- What is required -
Print the complete set of entries exactly.

- Material for this exercise -
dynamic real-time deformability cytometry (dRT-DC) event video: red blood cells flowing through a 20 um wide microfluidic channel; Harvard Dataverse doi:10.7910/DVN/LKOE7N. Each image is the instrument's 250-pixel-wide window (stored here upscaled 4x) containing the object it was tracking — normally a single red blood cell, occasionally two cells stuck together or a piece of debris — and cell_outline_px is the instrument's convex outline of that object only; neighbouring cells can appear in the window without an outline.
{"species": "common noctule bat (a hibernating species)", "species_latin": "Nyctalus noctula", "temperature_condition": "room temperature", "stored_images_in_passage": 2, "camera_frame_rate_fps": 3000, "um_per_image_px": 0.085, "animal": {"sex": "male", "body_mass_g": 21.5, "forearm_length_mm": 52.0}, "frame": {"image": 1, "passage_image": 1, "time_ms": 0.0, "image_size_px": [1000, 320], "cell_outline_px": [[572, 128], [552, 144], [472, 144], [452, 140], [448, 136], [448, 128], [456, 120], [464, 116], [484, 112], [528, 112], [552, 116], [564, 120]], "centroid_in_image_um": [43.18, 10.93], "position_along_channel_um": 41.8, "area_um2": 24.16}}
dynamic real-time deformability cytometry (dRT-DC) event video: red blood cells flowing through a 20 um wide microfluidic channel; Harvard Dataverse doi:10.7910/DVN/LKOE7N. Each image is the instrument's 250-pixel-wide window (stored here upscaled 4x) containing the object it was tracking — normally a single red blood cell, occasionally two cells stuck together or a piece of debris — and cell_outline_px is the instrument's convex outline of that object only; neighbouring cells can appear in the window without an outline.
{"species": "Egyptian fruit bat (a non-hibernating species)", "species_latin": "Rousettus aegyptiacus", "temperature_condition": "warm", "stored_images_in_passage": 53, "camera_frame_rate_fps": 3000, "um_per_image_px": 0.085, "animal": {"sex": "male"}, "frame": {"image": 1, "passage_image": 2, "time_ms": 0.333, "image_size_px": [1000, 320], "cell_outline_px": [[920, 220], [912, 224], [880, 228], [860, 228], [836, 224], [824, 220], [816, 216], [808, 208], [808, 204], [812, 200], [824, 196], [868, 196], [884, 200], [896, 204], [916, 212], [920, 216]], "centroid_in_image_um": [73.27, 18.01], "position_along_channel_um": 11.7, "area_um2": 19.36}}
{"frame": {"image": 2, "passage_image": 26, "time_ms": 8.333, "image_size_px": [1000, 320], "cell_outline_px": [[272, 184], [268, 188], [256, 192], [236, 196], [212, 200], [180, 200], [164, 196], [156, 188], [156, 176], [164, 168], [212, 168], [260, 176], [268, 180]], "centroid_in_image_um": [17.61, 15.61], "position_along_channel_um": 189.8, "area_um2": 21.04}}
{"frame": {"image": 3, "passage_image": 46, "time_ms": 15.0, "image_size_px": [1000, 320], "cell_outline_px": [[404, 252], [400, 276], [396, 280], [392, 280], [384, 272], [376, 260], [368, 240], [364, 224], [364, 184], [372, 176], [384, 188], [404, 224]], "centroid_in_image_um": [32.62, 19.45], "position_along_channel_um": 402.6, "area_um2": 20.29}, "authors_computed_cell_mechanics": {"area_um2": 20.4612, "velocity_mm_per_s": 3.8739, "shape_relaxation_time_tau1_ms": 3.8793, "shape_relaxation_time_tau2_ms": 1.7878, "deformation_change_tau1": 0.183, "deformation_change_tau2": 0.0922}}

- Exercise solution -
dynamic real-time deformability cytometry (dRT-DC) event video: red blood cells flowing through a 20 um wide microfluidic channel; Harvard Dataverse doi:10.7910/DVN/LKOE7N. Each image is the instrument's 250-pixel-wide window (stored here upscaled 4x) containing the object it was tracking — normally a single red blood cell, occasionally two cells stuck together or a piece of debris — and cell_outline_px is the instrument's convex outline of that object only; neighbouring cells can appear in the window without an outline.
{"species": "common noctule bat (a hibernating species)", "species_latin": "Nyctalus noctula", "temperature_condition": "room temperature", "stored_images_in_passage": 2, "camera_frame_rate_fps": 3000, "um_per_image_px": 0.085, "animal": {"sex": "male", "body_mass_g": 21.5, "forearm_length_mm": 52.0}, "frame": {"image": 1, "passage_image": 1, "time_ms": 0.0, "image_size_px": [1000, 320], "cell_outline_px": [[572, 128], [552, 144], [472, 144], [452, 140], [448, 136], [448, 128], [456, 120], [464, 116], [484, 112], [528, 112], [552, 116], [564, 120]], "centroid_in_image_um": [43.18, 10.93], "position_along_channel_um": 41.8, "area_um2": 24.16}}
dynamic real-time deformability cytometry (dRT-DC) event video: red blood cells flowing through a 20 um wide microfluidic channel; Harvard Dataverse doi:10.7910/DVN/LKOE7N. Each image is the instrument's 250-pixel-wide window (stored here upscaled 4x) containing the object it was tracking — normally a single red blood cell, occasionally two cells stuck together or a piece of debris — and cell_outline_px is the instrument's convex outline of that object only; neighbouring cells can appear in the window without an outline.
{"species": "Egyptian fruit bat (a non-hibernating species)", "species_latin": "Rousettus aegyptiacus", "temperature_condition": "warm", "stored_images_in_passage": 53, "camera_frame_rate_fps": 3000, "um_per_image_px": 0.085, "animal": {"sex": "male"}, "frame": {"image": 1, "passage_image": 2, "time_ms": 0.333, "image_size_px": [1000, 320], "cell_outline_px": [[920, 220], [912, 224], [880, 228], [860, 228], [836, 224], [824, 220], [816, 216], [808, 208], [808, 204], [812, 200], [824, 196], [868, 196], [884, 200], [896, 204], [916, 212], [920, 216]], "centroid_in_image_um": [73.27, 18.01], "position_along_channel_um": 11.7, "area_um2": 19.36}}
{"frame": {"image": 2, "passage_image": 26, "time_ms": 8.333, "image_size_px": [1000, 320], "cell_outline_px": [[272, 184], [268, 188], [256, 192], [236, 196], [212, 200], [180, 200], [164, 196], [156, 188], [156, 176], [164, 168], [212, 168], [260, 176], [268, 180]], "centroid_in_image_um": [17.61, 15.61], "position_along_channel_um": 189.8, "area_um2": 21.04}}
{"frame": {"image": 3, "passage_image": 46, "time_ms": 15.0, "image_size_px": [1000, 320], "cell_outline_px": [[404, 252], [400, 276], [396, 280], [392, 280], [384, 272], [376, 260], [368, 240], [364, 224], [364, 184], [372, 176], [384, 188], [404, 224]], "centroid_in_image_um": [32.62, 19.45], "position_along_channel_um": 402.6, "area_um2": 20.29}, "authors_computed_cell_mechanics": {"area_um2": 20.4612, "velocity_mm_per_s": 3.8739, "shape_relaxation_time_tau1_ms": 3.8793, "shape_relaxation_time_tau2_ms": 1.7878, "deformation_change_tau1": 0.183, "deformation_change_tau2": 0.0922}}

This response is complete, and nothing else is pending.